- Task description -
Replace "chart" with "graph" in the listing, starting at the line that has "Count the number" and ending with the last line of the listing. Leave everything else as it is, and omit the pictures from your answer.

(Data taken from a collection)
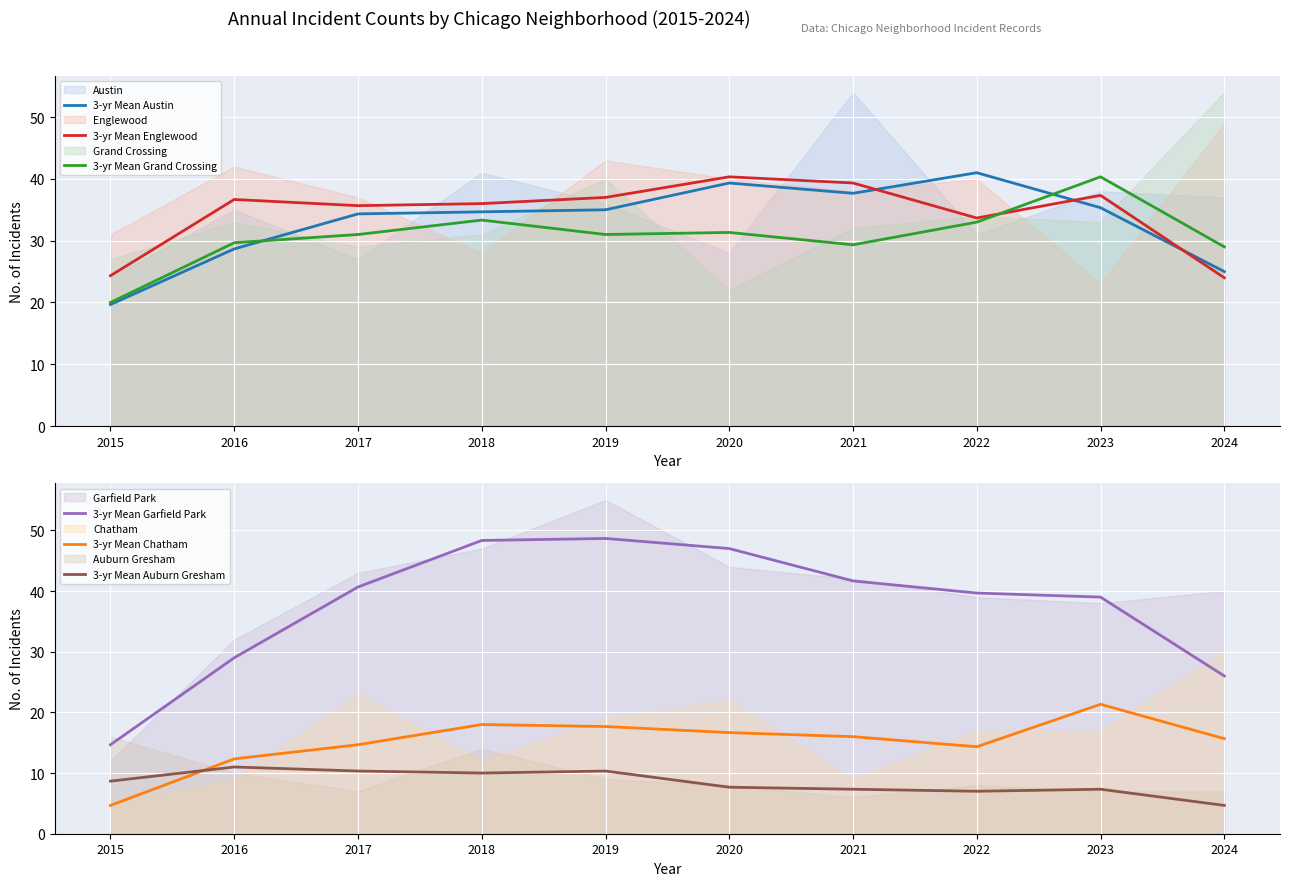

Reading left to right, extract all data points from this chart.

3-yr Mean Austin: 19.7	28.7	34.3	34.7	35.0	39.3	37.7	41.0	35.3	25.0
3-yr Mean Englewood: 24.3	36.7	35.7	36.0	37.0	40.3	39.3	33.7	37.3	24.0
3-yr Mean Grand Crossing: 20.0	29.7	31.0	33.3	31.0	31.3	29.3	33.0	40.3	29.0
3-yr Mean Garfield Park: 14.7	29.0	40.7	48.3	48.7	47.0	41.7	39.7	39.0	26.0
3-yr Mean Chatham: 4.7	12.3	14.7	18.0	17.7	16.7	16.0	14.3	21.3	15.7
3-yr Mean Auburn Gresham: 8.7	11.0	10.3	10.0	10.3	7.7	7.3	7.0	7.3	4.7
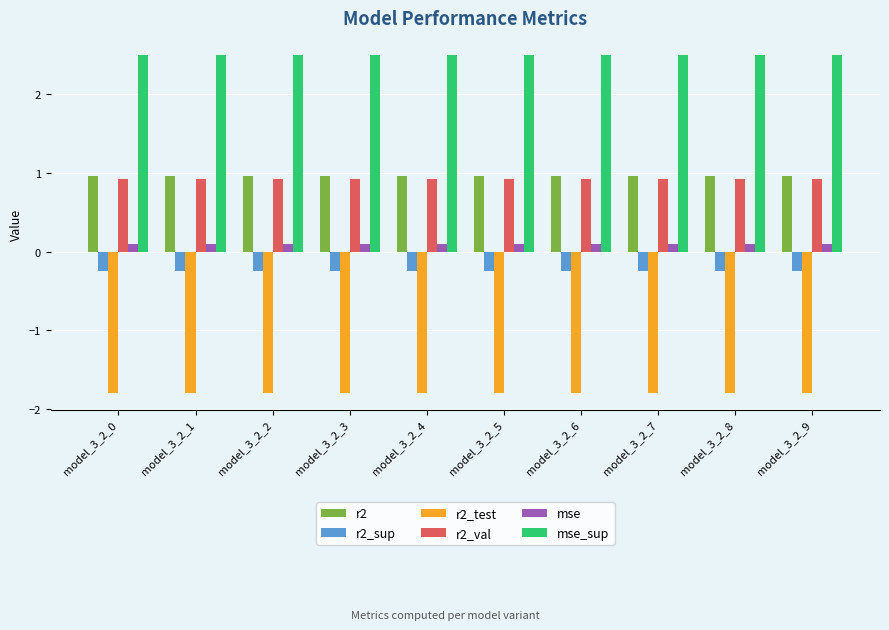

The value of mse_sup at model_3_2_8 is 4.0. True or false?

False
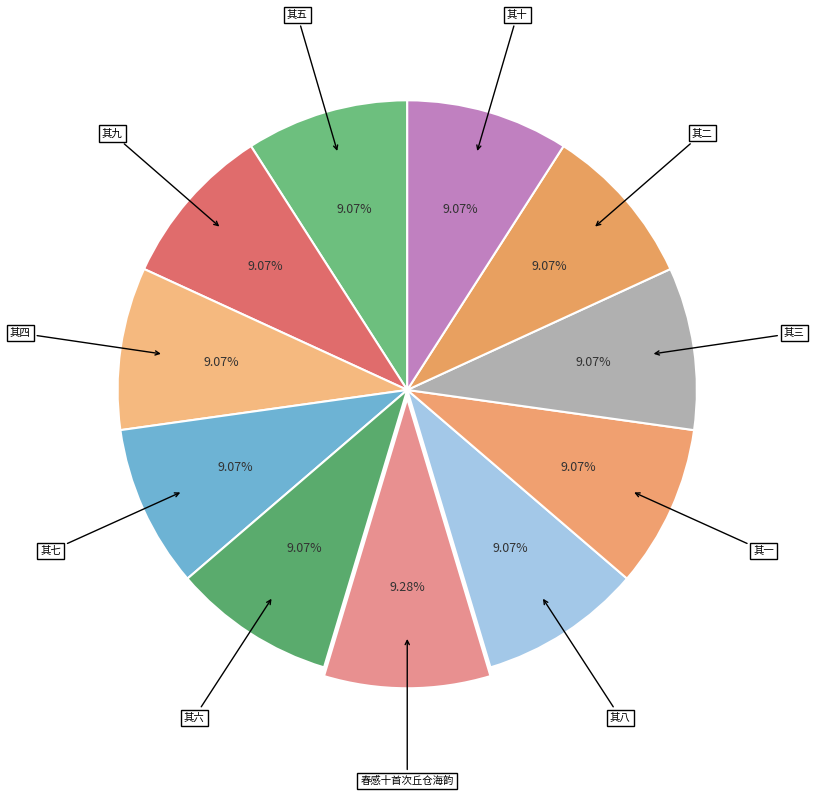

How many segments does this pie chart have?

11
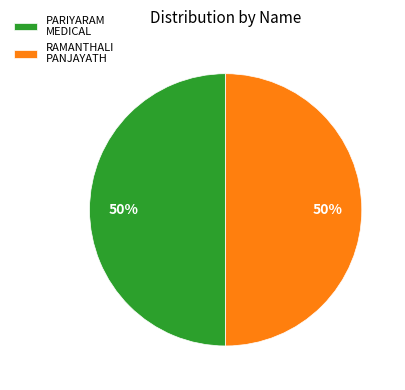

What is the ratio of the value at RAMANTHALI PANJAYATH to the value at PARIYARAM MEDICAL?

1.0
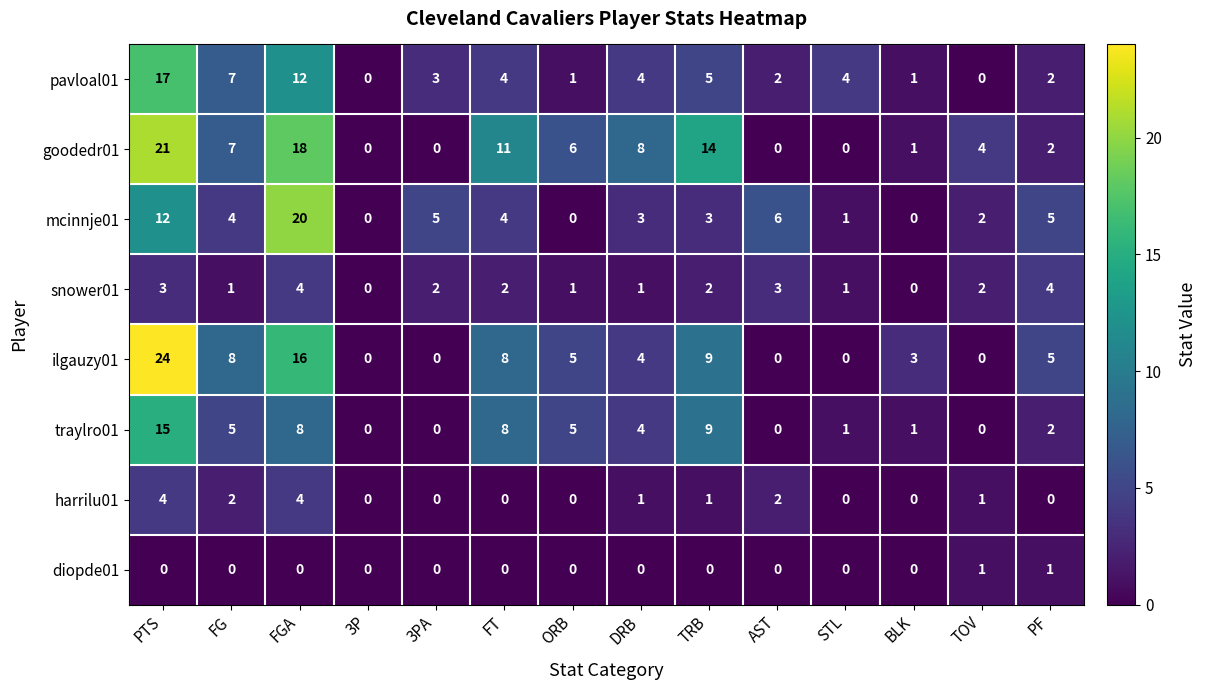

Count the number of data series in this chart.

8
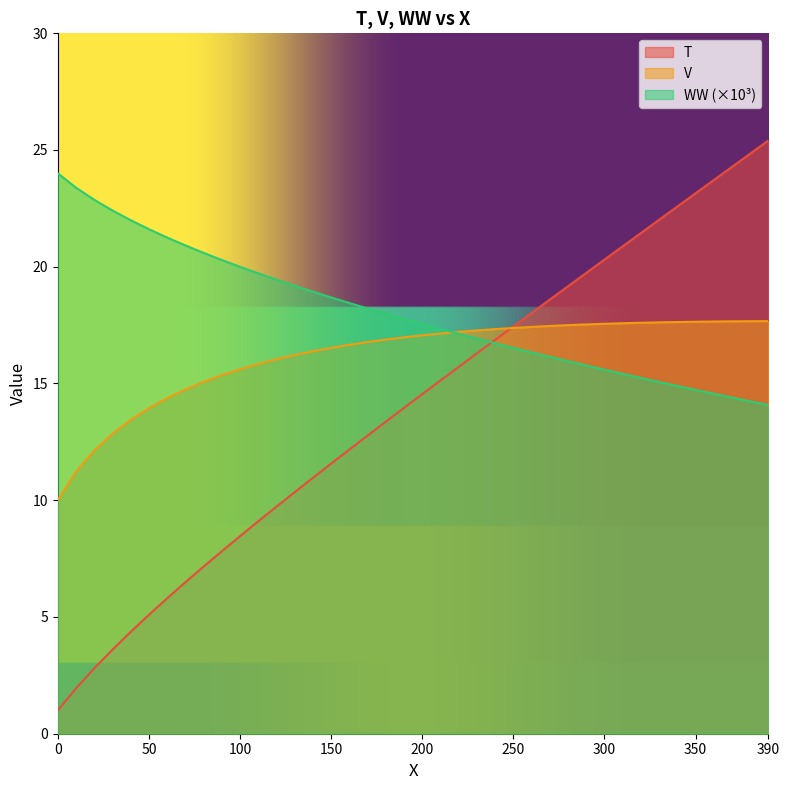

What is the lowest value of the T series?

1.0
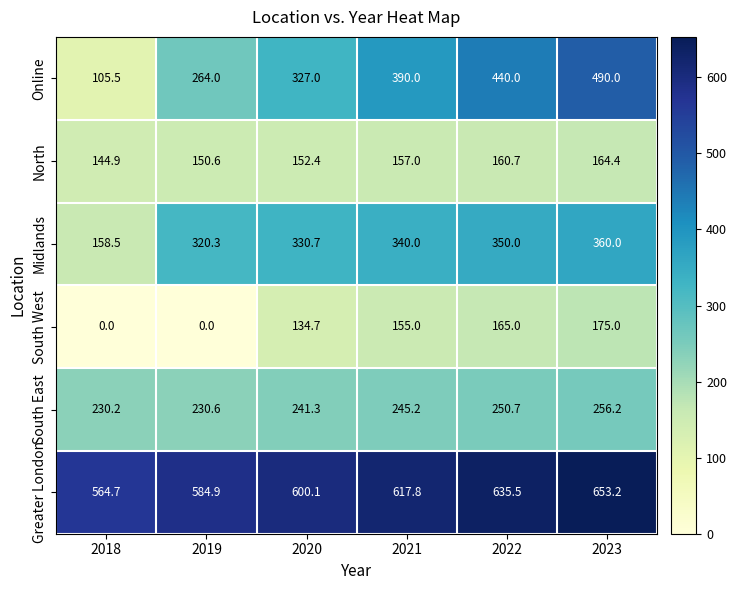

What is the total value across all series at 2018?

1203.8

- Your response -
Count the number of data series in this graph.

8

What is the lowest value of the T series?

1.0

What is the total value across all series at 2018?

1203.8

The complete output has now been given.